Flume Kafka sink not able to write complete messages to Kafka Broker

I have written a process where I'm generating messages thru custom flume source and Flume Kafka sink provided by Hortonworks to write into Kafka brokers.
During this process i have noticed that if KAFKA broker is already running and then i start my Flume agent it delivers each and every message to the Kafka broker properly but when i starts Kafka broker when Flume agent is already running, KAFKA broker is not able to receive all the messages.
When i run Kafka Console consumer to check the counts of messages received i noticed it is dropping few records from beginning and few records from the end.
I have tried multiple mix and match in Flume.conf but still it is working as expected.
Below are the configuration parameter which i have provided to
Flume.conf -
agent.channels = firehose-channel
agent.sources = stress-source
agent.sinks = kafkasink
#################################
# Benchmark Souce Configuration #
#################################
agent.sources.stress-source.type=com.kohls.flume.source.stress.BenchMarkTestScenriao
agent.sources.stress-source.size=5000
agent.sources.stress-source.maxTotalEvents=30000
agent.sources.stress-source.batchSize=200
agent.sources.stress-source.throughputThreshold=4000
agent.sources.stress-source.throughputControlSeconds=1
agent.sources.stress-source.channels=firehose-channel
#################################
# Firehose Channel Configuration #
#################################
agent.channels.firehose-channel.type = file
agent.channels.firehose-channel.checkpointDir = /data/flume/checkpoint
agent.channels.firehose-channel.dataDirs = /data/flume/data
agent.channels.firehose-channel.capacity = 10000
agent.channels.firehose-channel.transactionCapacity = 10000
agent.channels.firehose-channel.useDualCheckpoints=1
agent.channels.firehose-channel.backupCheckpointDir=/data/flume/backup
############################################
# Firehose Sink Configuration - Kafka Sink #
############################################
agent.sinks.kafkasink.type = org.apache.flume.sink.kafka.KafkaSink
agent.sinks.kafkasink.topic = backoff_test_17
agent.sinks.kafkasink.channel=firehose-channel
agent.sinks.kafkasink.brokerList = sandbox.hortonworks.com:6667
agent.sinks.kafkasink.batchsize = 200
agent.sinks.kafkasink.requiredAcks = 1
agent.sinks.kafkasink.kafka.producer.type = async
agent.sinks.kafkasink.kafka.batch.num.messages = 200
I have also tried to analyses the flume log and noticed that the flume metrics are properly showing the PUT and TAKE count.
Please let me know if anyone has any pointer to solve this issue. Appreciating your help in advance.
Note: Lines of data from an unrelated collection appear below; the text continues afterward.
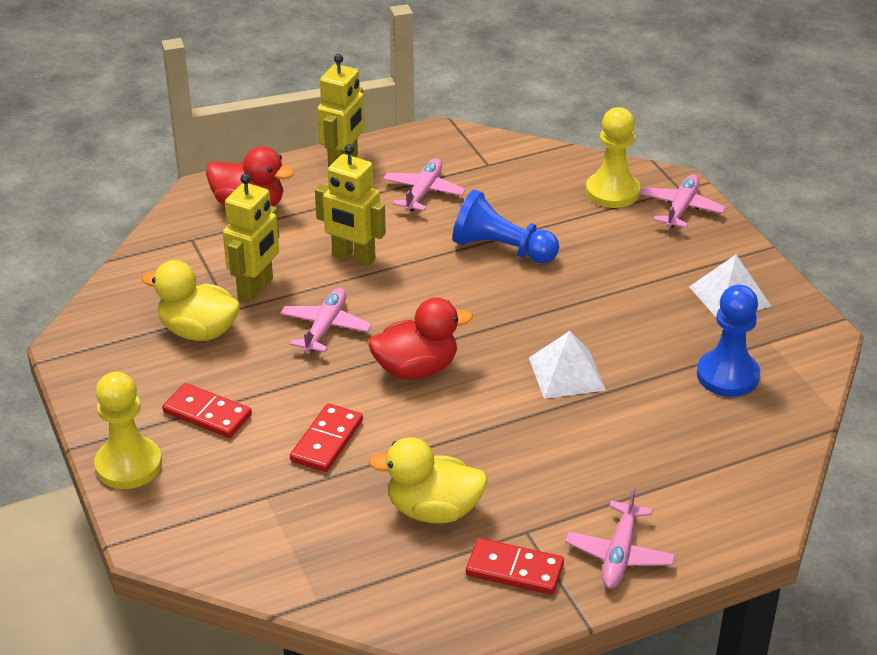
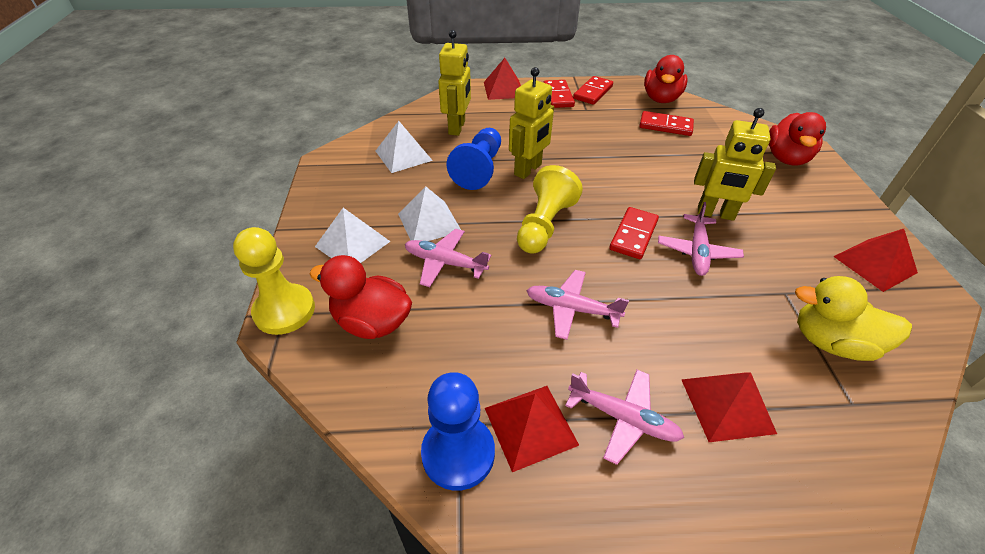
red domino: 3 -> 4
red duck: 2 -> 3
red pyramid: 0 -> 4
white pyramid: 2 -> 3
yellow duck: 2 -> 1

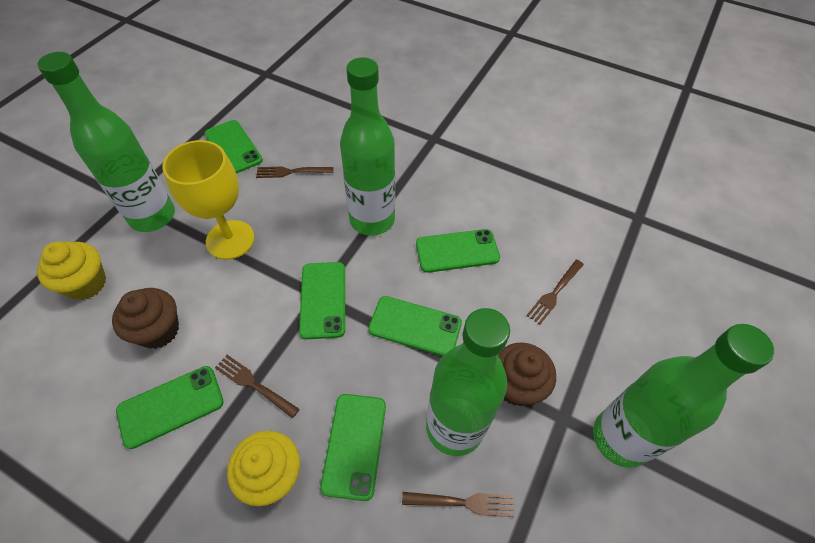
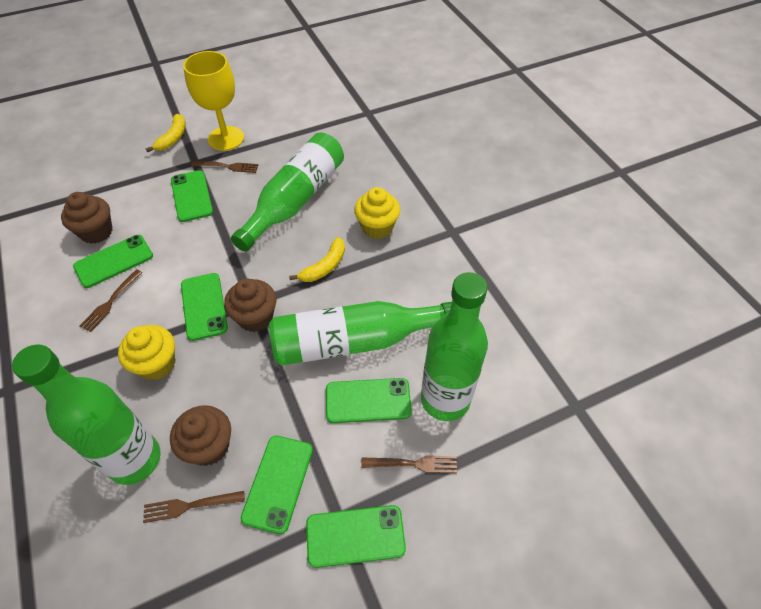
brown cupcake: 2 -> 3
yellow banana: 0 -> 2

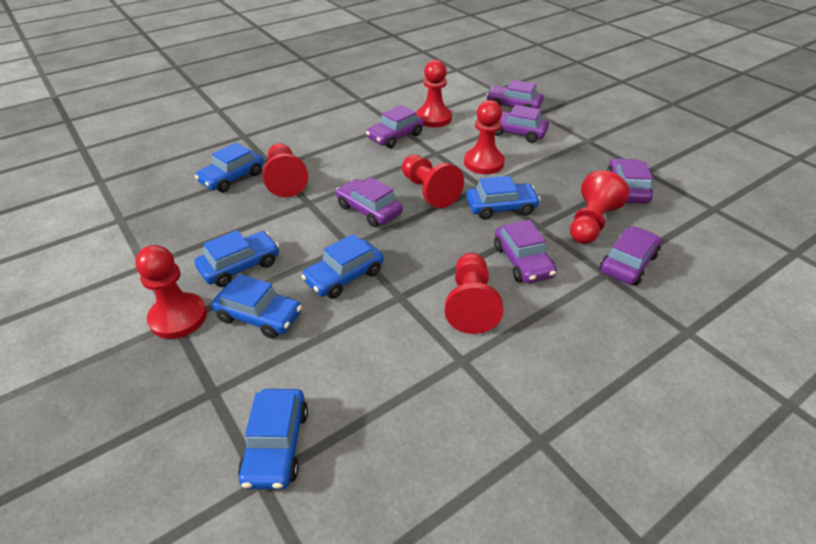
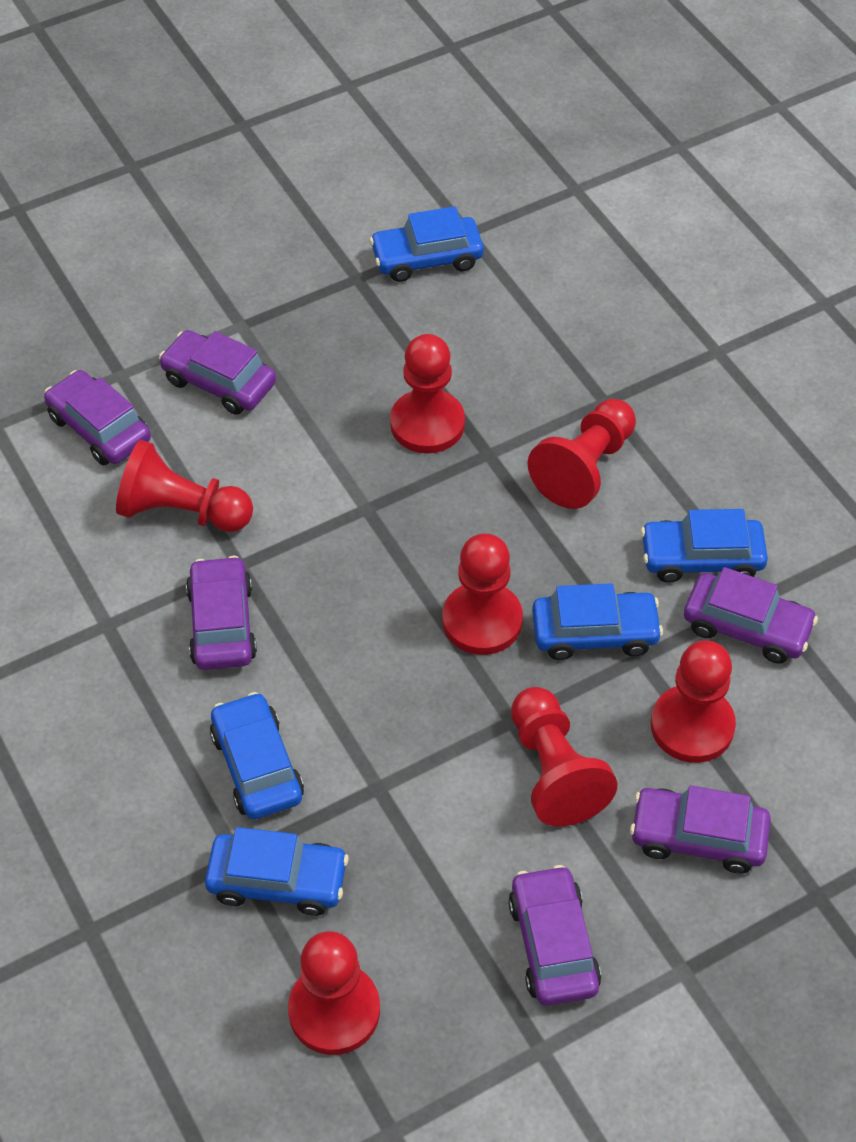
blue car: 6 -> 5
purple car: 7 -> 6

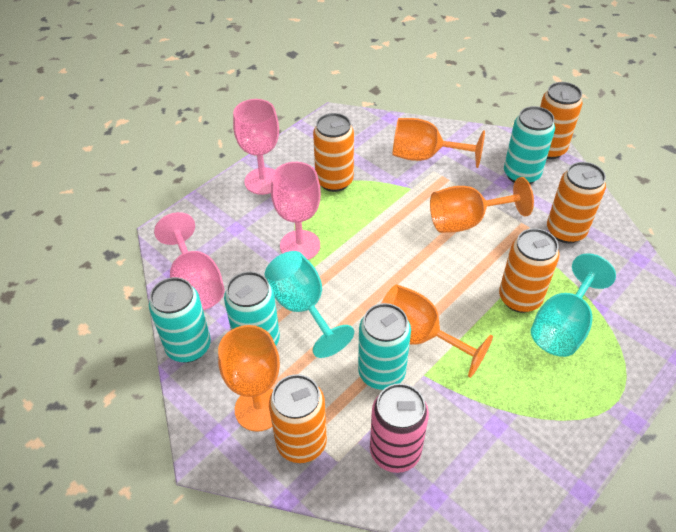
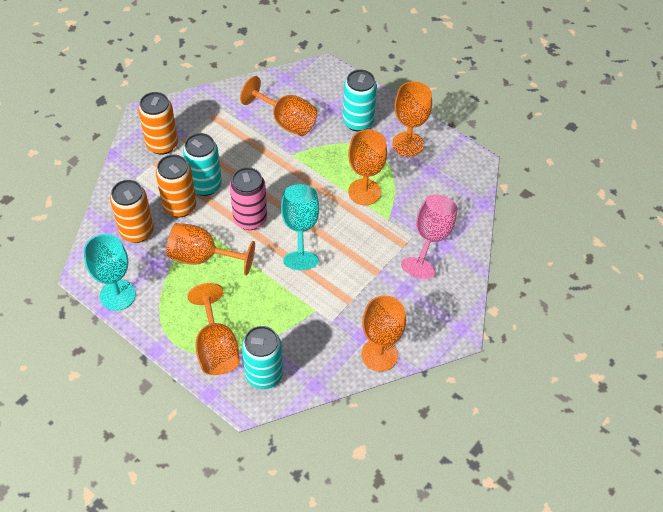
orange can: 5 -> 3
orange goblet: 4 -> 6
pink goblet: 3 -> 1
turquoise can: 4 -> 3

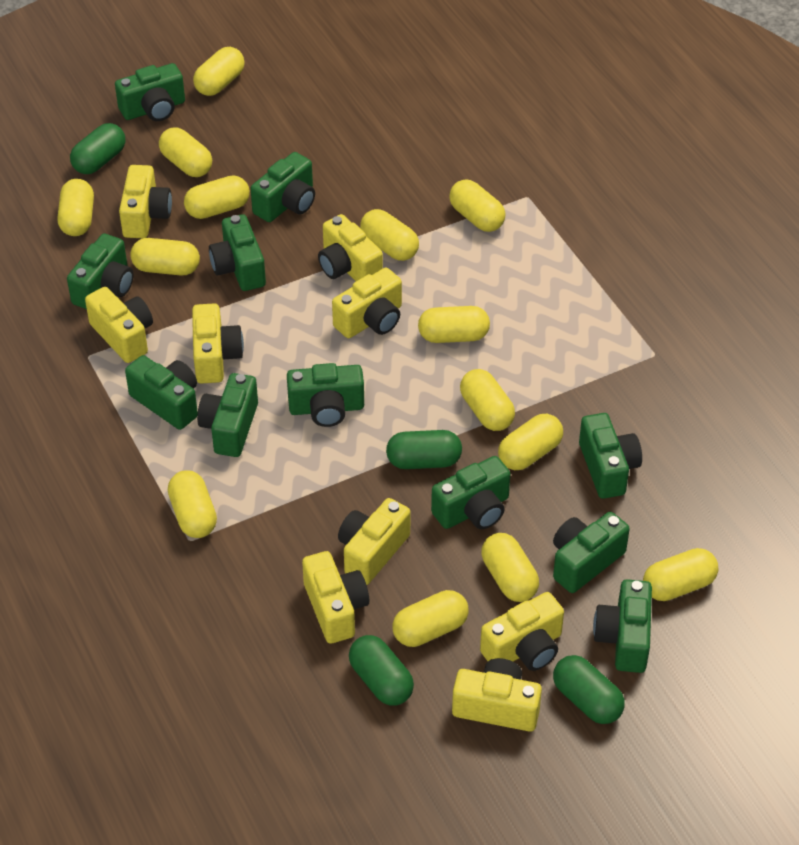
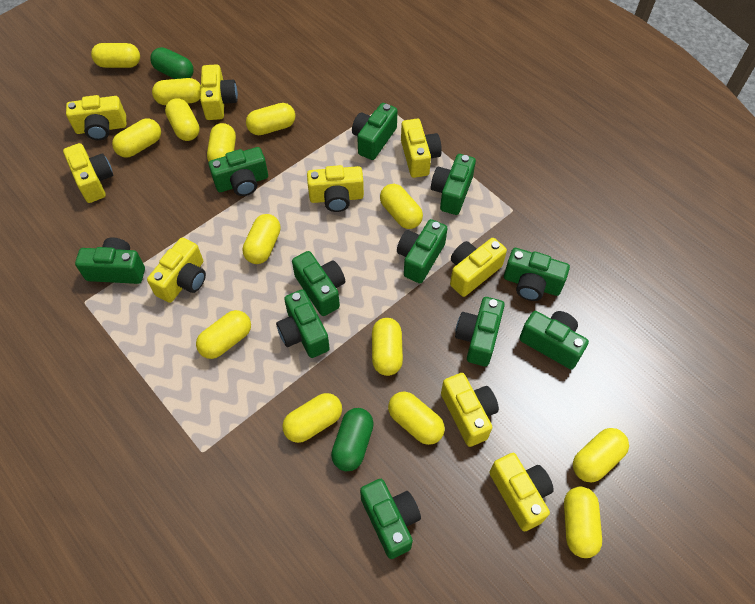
green capsule: 4 -> 2

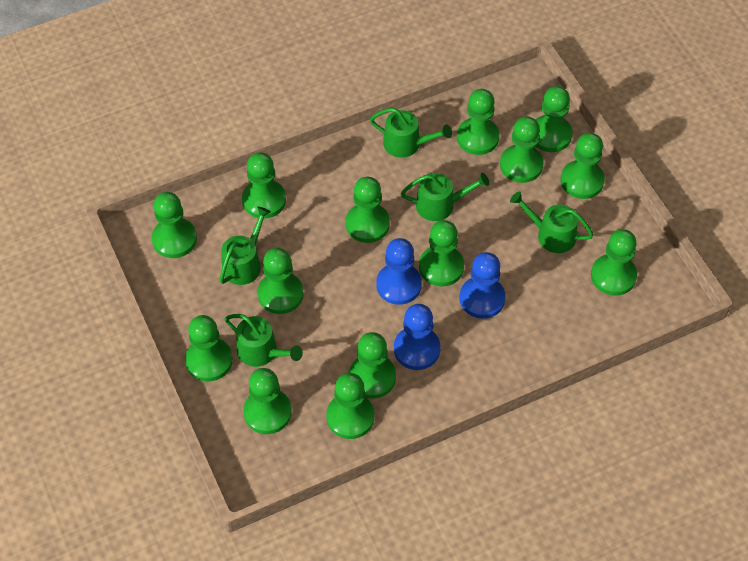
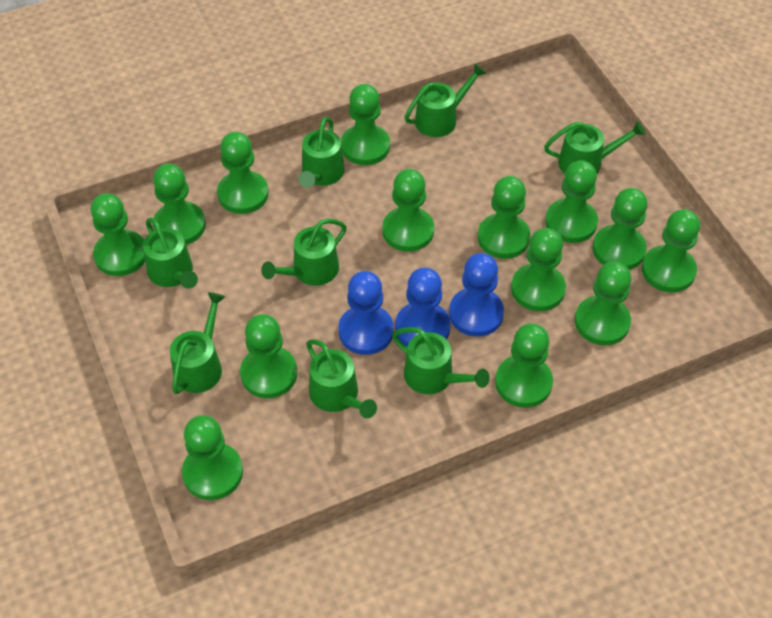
green watering can: 5 -> 8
Kafka unrecoverable if broker dies

We have a kafka cluster with three brokers (node ids 0,1,2) and a zookeeper setup with three nodes.
We created a topic "test" on this cluster with 20 partitions and replication factor 2. We are using Java producer API to send messages to this topic. One of the kafka broker intermittently goes down after which it is unrecoverable. To simulate the case, we killed one of the broker manually. As per the kafka arch, it is supposed to self recover, but which is not happening. When I describe the topic on the console, I see the number of ISR's reduced to one for few of the partitions as one of the broker killed. Now, whenever we are trying to push messages via the producer API (either Java client or console producer), we are encountering SocketTimeoutException.. One quick look into the logs says, "Unable to fetch the metadata"
WARN [2015-07-01 22:55:07,590] [ReplicaFetcherThread-0-3][] kafka.server.ReplicaFetcherThread - [ReplicaFetcherThread-0-3],
Error in fetch Name: FetchRequest; Version: 0; CorrelationId: 23711; ClientId: ReplicaFetcherThread-0-3;
ReplicaId: 0; MaxWait: 500 ms; MinBytes: 1 bytes; RequestInfo: [zuluDelta,2] -> PartitionFetchInfo(11409,1048576),[zuluDelta,14] -> PartitionFetchInfo(11483,1048576).
Possible cause: java.nio.channels.ClosedChannelException
[2015-07-01 23:37:40,426] WARN Fetching topic metadata with correlation id 0 for topics [Set(test)] from broker [id:1,host:abc-0042.yy.xxx.com,port:9092] failed (kafka.client.ClientUtils$)
java.net.SocketTimeoutException
at sun.nio.ch.SocketAdaptor$SocketInputStream.read(SocketAdaptor.java:201)
at sun.nio.ch.ChannelInputStream.read(ChannelInputStream.java:86)
at java.nio.channels.Channels$ReadableByteChannelImpl.read(Channels.java:221)
at kafka.utils.Utils$.read(Utils.scala:380)
at kafka.network.BoundedByteBufferReceive.readFrom(BoundedByteBufferReceive.scala:54)
at kafka.network.Receive$class.readCompletely(Transmission.scala:56)
at kafka.network.BoundedByteBufferReceive.readCompletely(BoundedByteBufferReceive.scala:29)
at kafka.network.BlockingChannel.receive(BlockingChannel.scala:111)
at kafka.producer.SyncProducer.liftedTree1$1(SyncProducer.scala:75)
at kafka.producer.SyncProducer.kafka$producer$SyncProducer$$doSend(SyncProducer.scala:72)
at kafka.producer.SyncProducer.send(SyncProducer.scala:113)
at kafka.client.ClientUtils$.fetchTopicMetadata(ClientUtils.scala:58)
at kafka.client.ClientUtils$.fetchTopicMetadata(ClientUtils.scala:93)
at kafka.consumer.ConsumerFetcherManager$LeaderFinderThread.doWork(ConsumerFetcherManager.scala:66)
at kafka.utils.ShutdownableThread.run(ShutdownableThread.scala:60)
Any leads will be appreciated...
From your error Unable to fetch metadata it could mostly be because you could have set the bootstrap.servers in the producer to the broker that has died.
Ideally, you must have more than one broker in the bootstrap.servers list because if one of the broker fails (or is unreachable) then the other could give you the metadata.
FYI: Metadata is the information about a particular topic that tells how many number of partitions it has, their leader brokers, follower brokers etc.
So, when a key is produced to a partition, its corresponding leader broker will be the one to whom the messages will be sent to.
From your question, your ISR set has only one broker. You could try setting the bootstrap.server to this broker.